Soybean, corn futures prices boost agriculture producer sentiment

Agricultural producer sentiment about the industry's economy improved substantially in November, in part because of rallies in soybean and corn futures prices, according to a Purdue/CME Group Ag Economy Barometer report released last week.

The barometer, which is based on a monthly survey of 400 U.S. agricultural producers, jumped to 116 – the highest reading since October 2015, and up 24 points from the October 2016 reading of 92.

The shift was largely driven by the Index of Future Expectations, one of the barometer's components, which climbed to 130 in November, up from 95 in October. The index of current conditions increased only slightly, from 85 in October to 87 in November.

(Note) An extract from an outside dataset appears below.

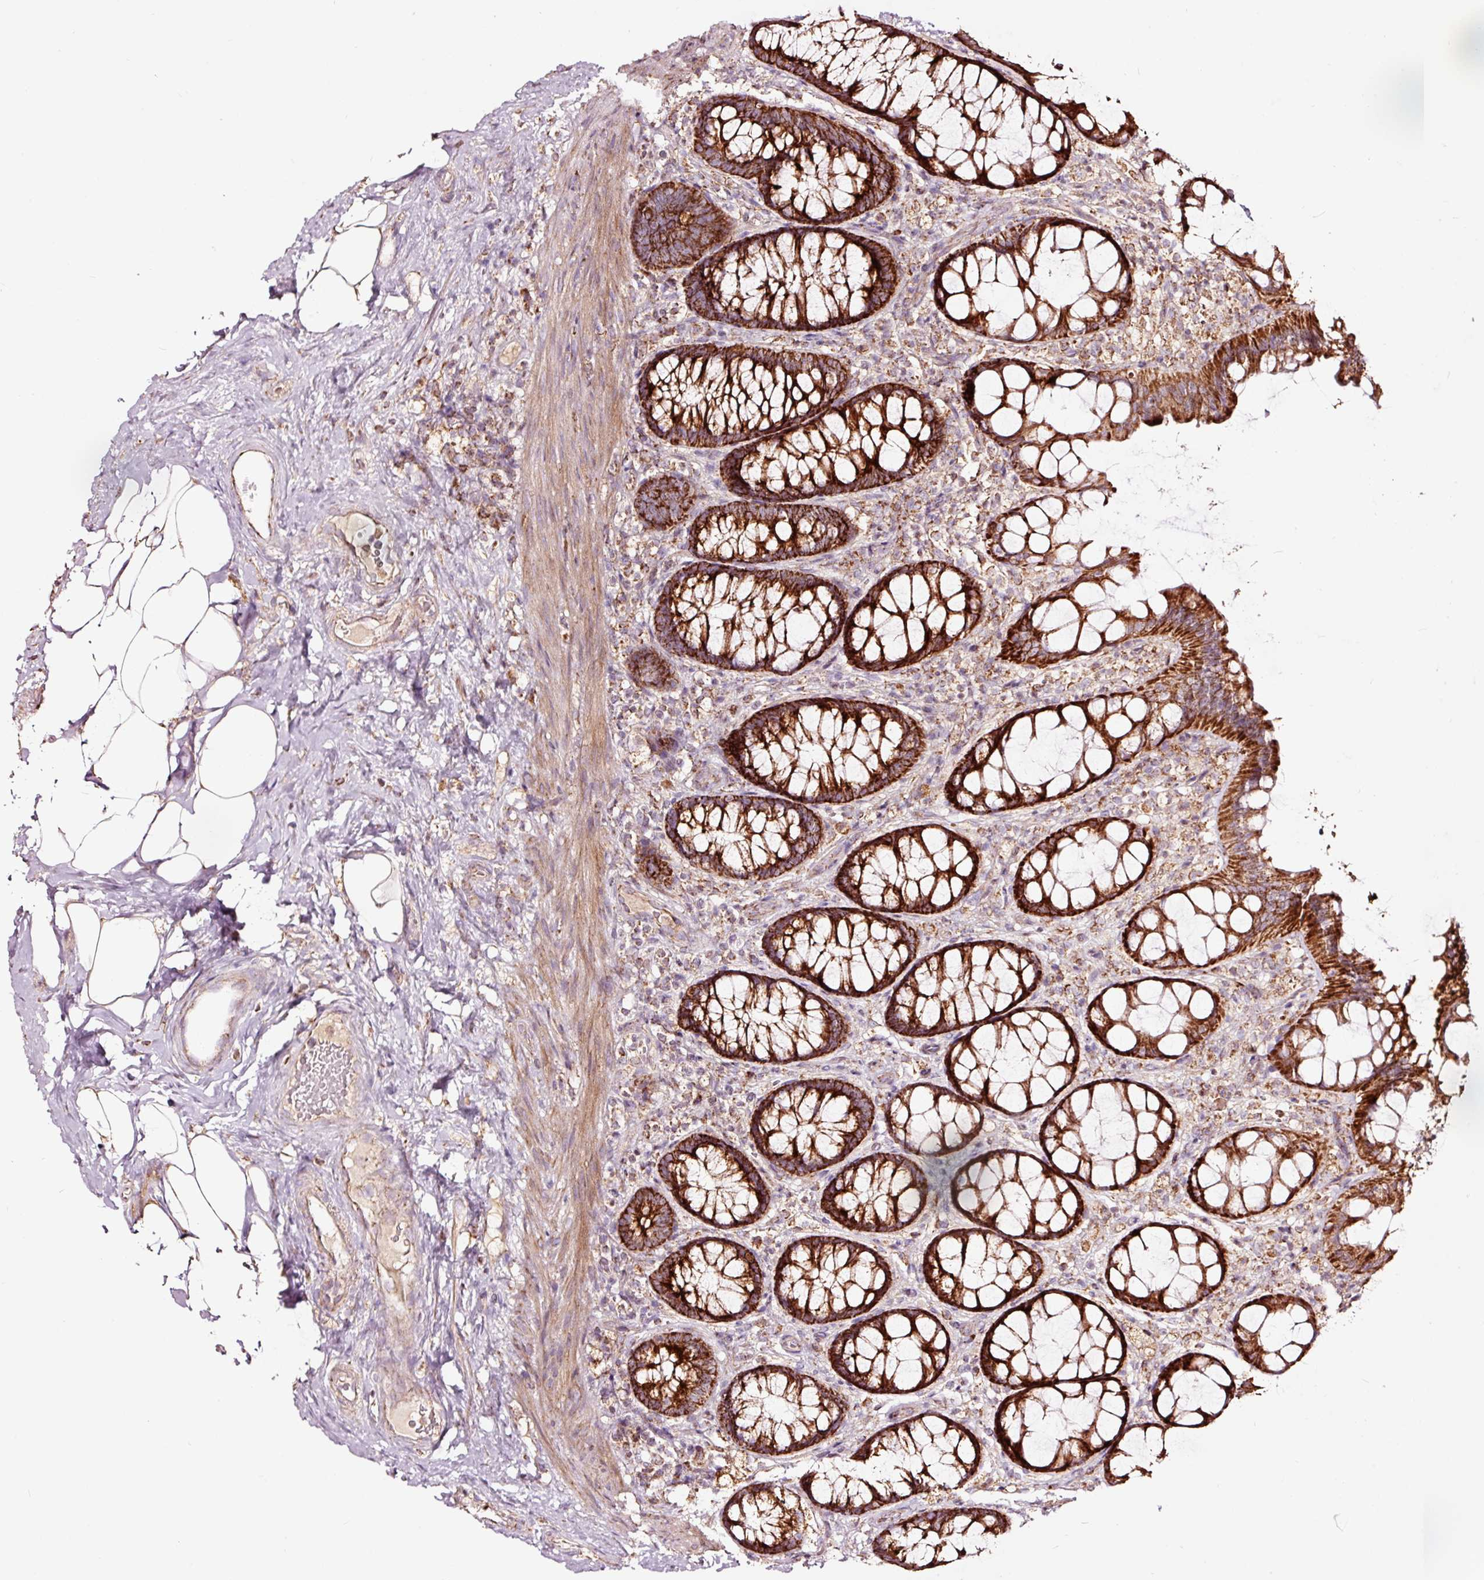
{"staining": {"intensity": "strong", "quantity": ">75%", "location": "cytoplasmic/membranous"}, "tissue": "rectum", "cell_type": "Glandular cells", "image_type": "normal", "snomed": [{"axis": "morphology", "description": "Normal tissue, NOS"}, {"axis": "topography", "description": "Rectum"}], "caption": "Brown immunohistochemical staining in unremarkable rectum displays strong cytoplasmic/membranous staining in approximately >75% of glandular cells.", "gene": "TPM1", "patient": {"sex": "female", "age": 67}}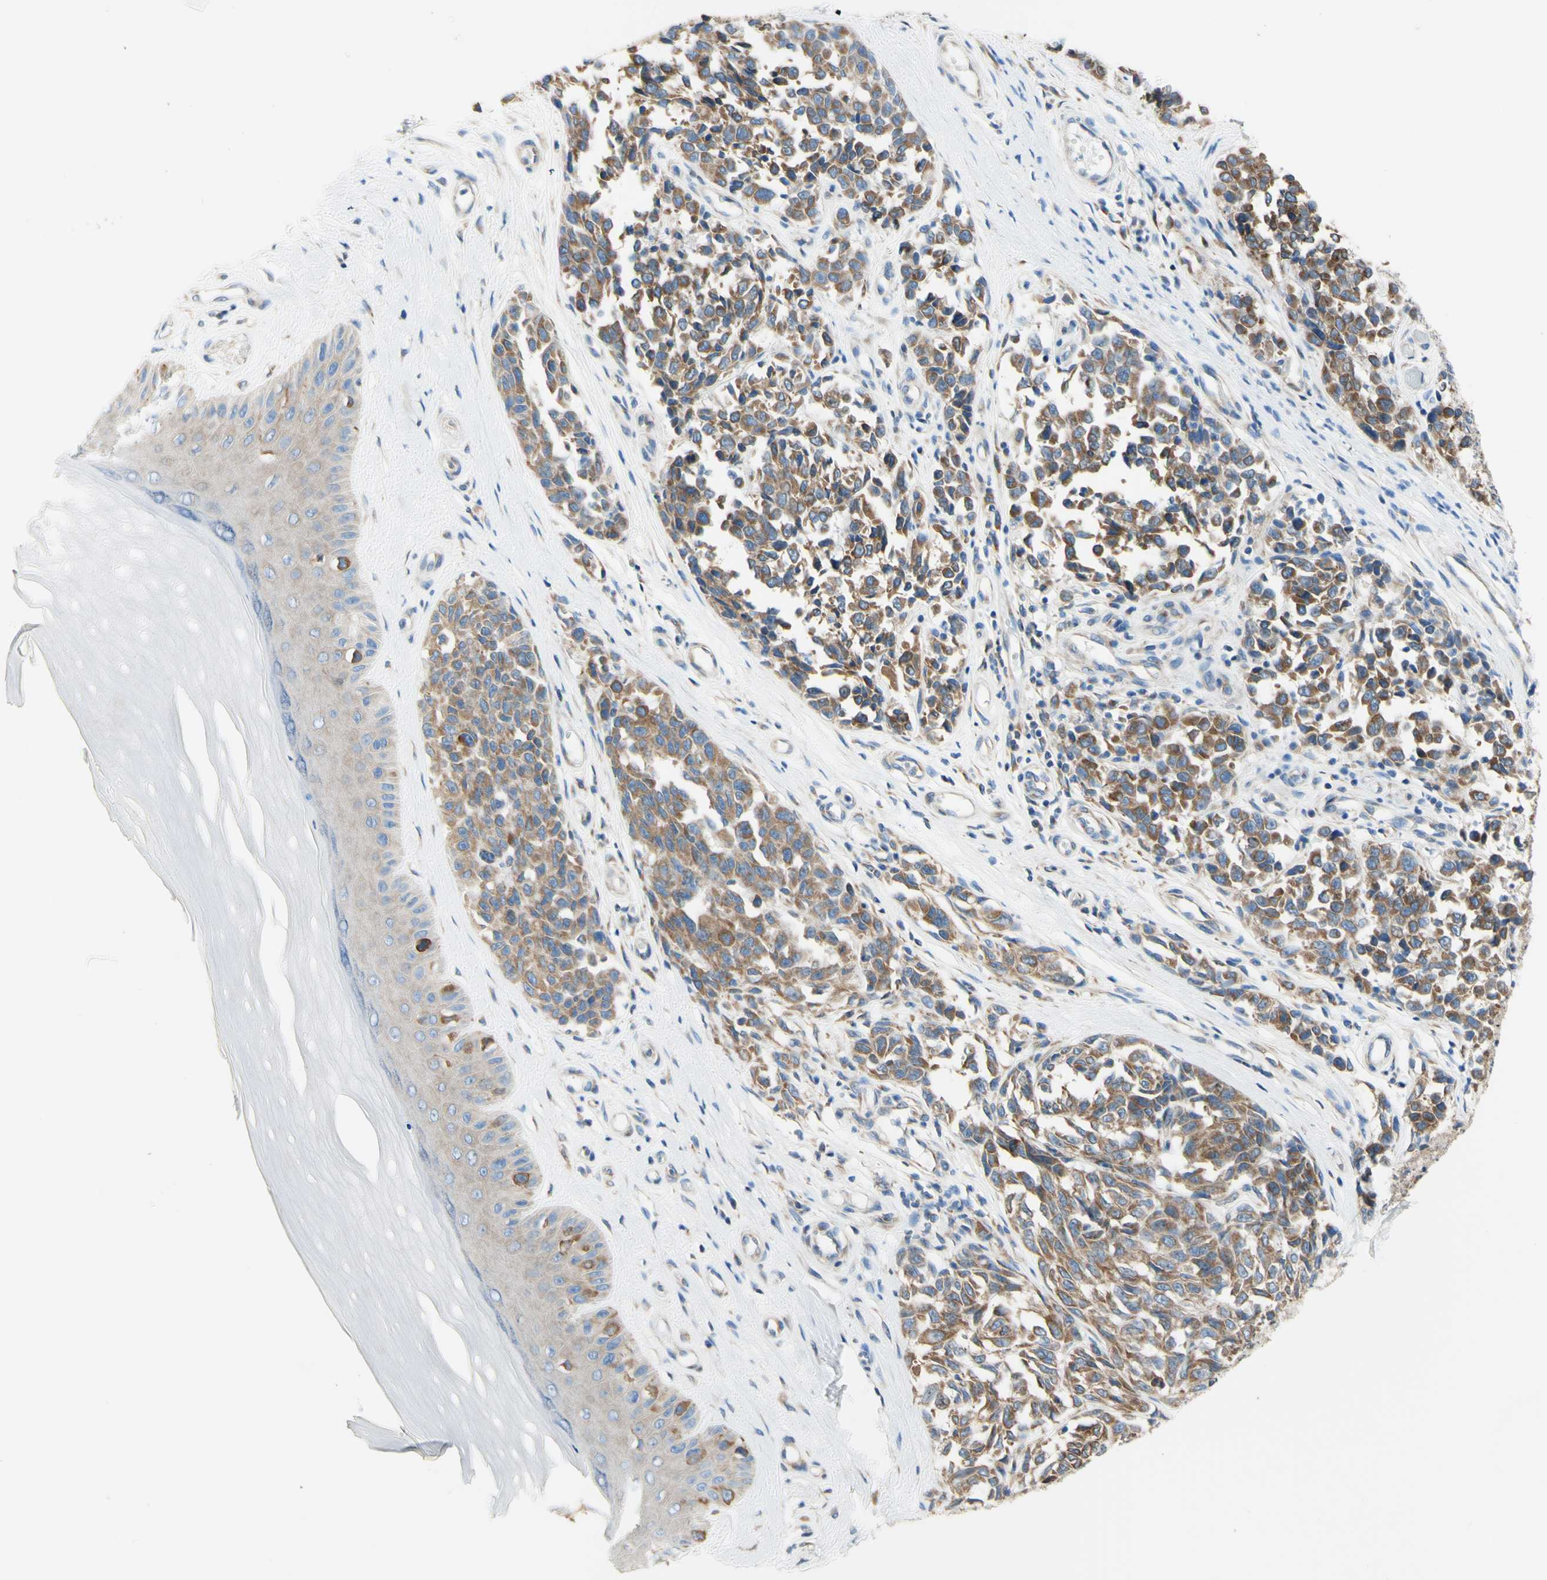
{"staining": {"intensity": "moderate", "quantity": ">75%", "location": "cytoplasmic/membranous"}, "tissue": "melanoma", "cell_type": "Tumor cells", "image_type": "cancer", "snomed": [{"axis": "morphology", "description": "Malignant melanoma, NOS"}, {"axis": "topography", "description": "Skin"}], "caption": "There is medium levels of moderate cytoplasmic/membranous expression in tumor cells of melanoma, as demonstrated by immunohistochemical staining (brown color).", "gene": "RETREG2", "patient": {"sex": "female", "age": 64}}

"Producer sentiment about the future climbed partly because of a significant rally in futures prices for corn and especially soybeans this fall," Jim Mintert, barometer principal investigator and director of Purdue's Center for Commercial Agriculture, said. "The rally included not just nearby futures contracts, but extended to prices for both the 2017 and, to a lesser extent, 2018 harvests."

Recent November 2017 soybean futures prices were as much as 13 percent higher than August lows. Despite record corn and soybean harvests this fall that were expected to cause prices to decline, strong export demand and uncertainty around the South American crop offered support in November.